Kosten zur Schaffung des geforderten Umfeldes

Sie benötigen einen festen Wohnsitz in Frankreich, um überhaupt für ein gerichtliches Insolvenzverfahren in Frage zu kommen. Das bedeutet grundsätzlich: Es fallen zum einen monatliche Mietzahlungen an, zum anderen auch entsprechende Nebenleistungen (Strom, Telefon, etc.).

Letztendlich entscheiden allein Sie über diesen Kostenrahmen, so dass wir an dieser Stelle nur schwer einen Kostenpunkt definieren können. Realistisch gesehen müssen Sie einen monatlichen Betrag von mindestens etwa 500,00 Euro als Fixkosten für einen Zeitraum von etwa 12-18 Monaten kalkulieren.

Wird mir die Restschuldbefreiung auf jeden Fall erteilt?
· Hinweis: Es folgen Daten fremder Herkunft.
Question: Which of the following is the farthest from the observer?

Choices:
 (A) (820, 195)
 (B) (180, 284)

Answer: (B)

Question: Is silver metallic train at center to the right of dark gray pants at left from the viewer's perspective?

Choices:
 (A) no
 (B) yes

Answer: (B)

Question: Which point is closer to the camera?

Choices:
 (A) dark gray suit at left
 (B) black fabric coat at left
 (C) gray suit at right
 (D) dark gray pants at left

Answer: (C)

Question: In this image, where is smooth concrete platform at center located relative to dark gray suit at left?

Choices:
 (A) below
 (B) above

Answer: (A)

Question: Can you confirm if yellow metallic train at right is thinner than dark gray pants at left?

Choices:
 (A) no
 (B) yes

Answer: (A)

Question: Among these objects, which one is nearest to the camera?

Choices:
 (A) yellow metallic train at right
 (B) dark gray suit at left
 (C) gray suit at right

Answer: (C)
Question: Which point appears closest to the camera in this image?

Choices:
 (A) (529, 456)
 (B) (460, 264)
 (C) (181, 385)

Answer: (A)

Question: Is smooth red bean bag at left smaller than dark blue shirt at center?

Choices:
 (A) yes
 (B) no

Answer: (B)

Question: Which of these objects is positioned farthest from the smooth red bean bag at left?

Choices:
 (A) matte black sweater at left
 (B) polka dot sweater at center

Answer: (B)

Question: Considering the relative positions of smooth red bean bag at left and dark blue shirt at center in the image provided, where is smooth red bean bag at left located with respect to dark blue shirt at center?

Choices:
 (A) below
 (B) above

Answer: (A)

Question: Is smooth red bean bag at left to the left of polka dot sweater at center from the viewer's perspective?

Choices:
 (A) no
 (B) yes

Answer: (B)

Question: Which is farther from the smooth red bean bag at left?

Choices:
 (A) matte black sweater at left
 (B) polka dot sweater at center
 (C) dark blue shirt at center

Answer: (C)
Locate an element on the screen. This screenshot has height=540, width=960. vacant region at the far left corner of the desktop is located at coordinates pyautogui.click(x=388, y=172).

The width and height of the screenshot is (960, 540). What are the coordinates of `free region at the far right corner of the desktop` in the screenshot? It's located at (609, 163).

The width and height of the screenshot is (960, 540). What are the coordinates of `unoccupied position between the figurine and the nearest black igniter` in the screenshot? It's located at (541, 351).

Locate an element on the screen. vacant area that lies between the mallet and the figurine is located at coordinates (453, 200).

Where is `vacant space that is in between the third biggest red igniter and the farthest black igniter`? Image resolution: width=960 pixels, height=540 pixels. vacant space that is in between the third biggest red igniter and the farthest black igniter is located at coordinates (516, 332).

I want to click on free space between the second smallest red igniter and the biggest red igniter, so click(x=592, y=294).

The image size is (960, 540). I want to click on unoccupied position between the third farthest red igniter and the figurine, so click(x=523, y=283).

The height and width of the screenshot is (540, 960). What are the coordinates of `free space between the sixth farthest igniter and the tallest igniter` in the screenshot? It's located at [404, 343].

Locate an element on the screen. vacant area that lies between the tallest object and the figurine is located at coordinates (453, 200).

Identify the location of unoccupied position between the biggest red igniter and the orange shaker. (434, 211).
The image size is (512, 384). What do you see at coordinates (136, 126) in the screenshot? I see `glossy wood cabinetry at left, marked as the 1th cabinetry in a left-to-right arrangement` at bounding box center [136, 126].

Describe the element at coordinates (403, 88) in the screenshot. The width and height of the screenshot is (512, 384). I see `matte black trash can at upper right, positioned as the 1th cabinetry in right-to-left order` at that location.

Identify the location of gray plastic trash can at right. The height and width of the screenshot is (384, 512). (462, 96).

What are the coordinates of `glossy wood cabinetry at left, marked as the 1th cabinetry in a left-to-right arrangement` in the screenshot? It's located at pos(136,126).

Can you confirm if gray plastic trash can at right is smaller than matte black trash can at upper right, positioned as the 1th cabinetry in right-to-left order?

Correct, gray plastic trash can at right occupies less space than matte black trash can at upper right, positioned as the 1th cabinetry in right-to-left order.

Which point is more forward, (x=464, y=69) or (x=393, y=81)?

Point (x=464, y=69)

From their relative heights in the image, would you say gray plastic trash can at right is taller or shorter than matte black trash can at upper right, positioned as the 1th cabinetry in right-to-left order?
Nein. Genau wie bei Insolvenzverfahren in Deutschland oder Österreich wird Ihnen niemand eine schriftliche Garantie i.S. Restschuldbefreiung ausstellen. Ziel eines Insolvenzverfahrens in Frankreich wird zwar immer die Restschuldbefreiung sein, aber NUR DAS GERICHT ALLEIN trifft diese alles entscheidende Frage.

Grundsätzlich gilt: Wenn das Gericht feststellt, dass Sie innerhalb eines absehbaren Zeitraumes nicht in der Lage sind, Ihre Verbindlichkeiten zu tilgen, wird man Ihnen die angestrebte Restschuldbefreiung erteilen, sofern Sie die vom Gericht verlangten und auferlegten Bestimmungen eingehalten haben.

Erreiche ich ich die Restschuldbefreiung tatsächlich innerhalb von maximal 18 Monaten?

Nein. Der Zeitraum von 18 Monaten ist nicht als verbindlich, sondern vielmehr als Richtwert anzusehen. In einem Fall kann es schon sehr schnell – vielleicht innerhalb von nur 12 Monaten – zur Restschuldbefreiung kommen, im nächsten Fall kann es etwas länger dauern. Wir sind nicht in der Lage, die Entscheidungen des zuständigen Richters vorauszusehen oder zu beeinflussen.

Kann ich meinen Wohnsitz nach Frankreich verlegen und dennoch in Deutschland oder Österreich arbeiten?

Ja und nein. Dies ist im Einzelfall zu prüfen. Dies hängt a) davon ab, welchen Beruf Sie ausüben und b) wie sich die Zusammenhänge, abhängig von Ihrer individuellen Situation abbilden lassen. Für einen Richter wirkt es nicht glaubwürdig, wenn Sie Ihren Wohnsitz nach Frankreich verlegen und gleichzeitig in einer mehreren hundert Kilometer entfernten Stadt in Deutschland oder Österreich einer örtlich gebundenen Tätigkeit als Arbeitnehmer, Angestellter, Freiberufler oder Unternehmer nachkommen. Anders verhält es sich unter Umständen, wenn Sie z.B. einer reisenden Tätigkeit oder grenznah tätig werden.

Sie sehen – auch hier kommt es im Einzelfall auf die tatsächlichen Gegebenheiten und deren Zusammenhänge an. Nur eine umfassende individuelle Beratung kann wirklich alle diese Fragen klären.